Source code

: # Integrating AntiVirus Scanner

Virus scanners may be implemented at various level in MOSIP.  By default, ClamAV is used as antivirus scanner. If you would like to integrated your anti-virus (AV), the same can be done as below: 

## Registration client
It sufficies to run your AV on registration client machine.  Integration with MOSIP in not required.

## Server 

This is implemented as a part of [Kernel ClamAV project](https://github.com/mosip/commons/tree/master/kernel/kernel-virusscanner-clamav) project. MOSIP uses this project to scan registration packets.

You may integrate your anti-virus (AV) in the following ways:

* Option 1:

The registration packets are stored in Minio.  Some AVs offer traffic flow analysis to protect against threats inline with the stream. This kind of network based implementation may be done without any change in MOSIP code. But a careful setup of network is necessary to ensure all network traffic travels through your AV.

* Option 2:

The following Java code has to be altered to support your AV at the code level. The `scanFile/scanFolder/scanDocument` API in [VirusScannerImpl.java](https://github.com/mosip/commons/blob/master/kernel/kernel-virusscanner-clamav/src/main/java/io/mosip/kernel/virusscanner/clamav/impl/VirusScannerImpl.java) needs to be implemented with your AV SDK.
---
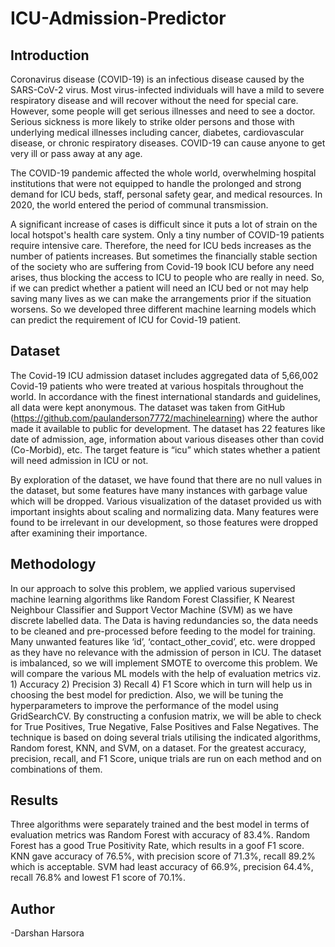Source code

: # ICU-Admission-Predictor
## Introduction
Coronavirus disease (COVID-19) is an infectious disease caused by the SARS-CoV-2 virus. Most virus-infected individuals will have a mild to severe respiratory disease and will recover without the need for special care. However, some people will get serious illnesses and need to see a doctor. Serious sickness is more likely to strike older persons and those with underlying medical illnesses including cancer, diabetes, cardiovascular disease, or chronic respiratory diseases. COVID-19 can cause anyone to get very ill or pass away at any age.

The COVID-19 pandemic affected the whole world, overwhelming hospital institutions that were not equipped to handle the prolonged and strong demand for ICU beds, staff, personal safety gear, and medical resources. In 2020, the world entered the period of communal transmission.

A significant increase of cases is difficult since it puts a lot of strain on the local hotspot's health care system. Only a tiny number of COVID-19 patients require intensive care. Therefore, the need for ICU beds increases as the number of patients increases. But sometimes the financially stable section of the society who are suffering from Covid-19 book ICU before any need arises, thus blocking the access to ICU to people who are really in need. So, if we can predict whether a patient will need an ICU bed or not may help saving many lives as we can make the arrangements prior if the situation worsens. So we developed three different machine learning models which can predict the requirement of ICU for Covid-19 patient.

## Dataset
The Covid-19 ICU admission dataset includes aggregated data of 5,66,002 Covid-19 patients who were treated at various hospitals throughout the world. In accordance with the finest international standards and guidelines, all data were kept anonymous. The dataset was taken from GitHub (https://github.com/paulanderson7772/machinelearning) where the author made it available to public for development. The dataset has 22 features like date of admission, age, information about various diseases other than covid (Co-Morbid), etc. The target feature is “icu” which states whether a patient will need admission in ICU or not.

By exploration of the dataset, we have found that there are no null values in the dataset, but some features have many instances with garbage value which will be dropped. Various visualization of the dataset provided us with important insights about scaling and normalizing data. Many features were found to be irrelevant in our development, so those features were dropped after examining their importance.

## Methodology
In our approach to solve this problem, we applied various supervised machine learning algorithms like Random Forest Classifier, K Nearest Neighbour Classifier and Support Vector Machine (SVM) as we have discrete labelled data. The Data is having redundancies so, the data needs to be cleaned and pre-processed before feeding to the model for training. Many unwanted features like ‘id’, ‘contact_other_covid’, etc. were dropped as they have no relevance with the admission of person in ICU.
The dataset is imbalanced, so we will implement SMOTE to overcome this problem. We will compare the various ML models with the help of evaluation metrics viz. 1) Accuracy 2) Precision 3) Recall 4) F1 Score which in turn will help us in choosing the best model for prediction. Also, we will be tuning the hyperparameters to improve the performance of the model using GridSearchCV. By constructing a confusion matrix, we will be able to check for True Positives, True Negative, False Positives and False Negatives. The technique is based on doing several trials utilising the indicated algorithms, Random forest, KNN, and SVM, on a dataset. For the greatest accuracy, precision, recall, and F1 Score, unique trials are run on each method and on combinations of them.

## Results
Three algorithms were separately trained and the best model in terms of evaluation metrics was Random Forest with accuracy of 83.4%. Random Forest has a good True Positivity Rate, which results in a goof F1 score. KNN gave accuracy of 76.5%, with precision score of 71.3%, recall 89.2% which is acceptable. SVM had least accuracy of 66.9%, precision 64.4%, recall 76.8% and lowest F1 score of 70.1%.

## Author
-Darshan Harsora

__Task item__. Only the lines holding the string "packets" are needed; copy each of them from the material above.

__Solved problem__.
This is implemented as a part of [Kernel ClamAV project](https://github.com/mosip/commons/tree/master/kernel/kernel-virusscanner-clamav) project. MOSIP uses this project to scan registration packets.
The registration packets are stored in Minio.  Some AVs offer traffic flow analysis to protect against threats inline with the stream. This kind of network based implementation may be done without any change in MOSIP code. But a careful setup of network is necessary to ensure all network traffic travels through your AV.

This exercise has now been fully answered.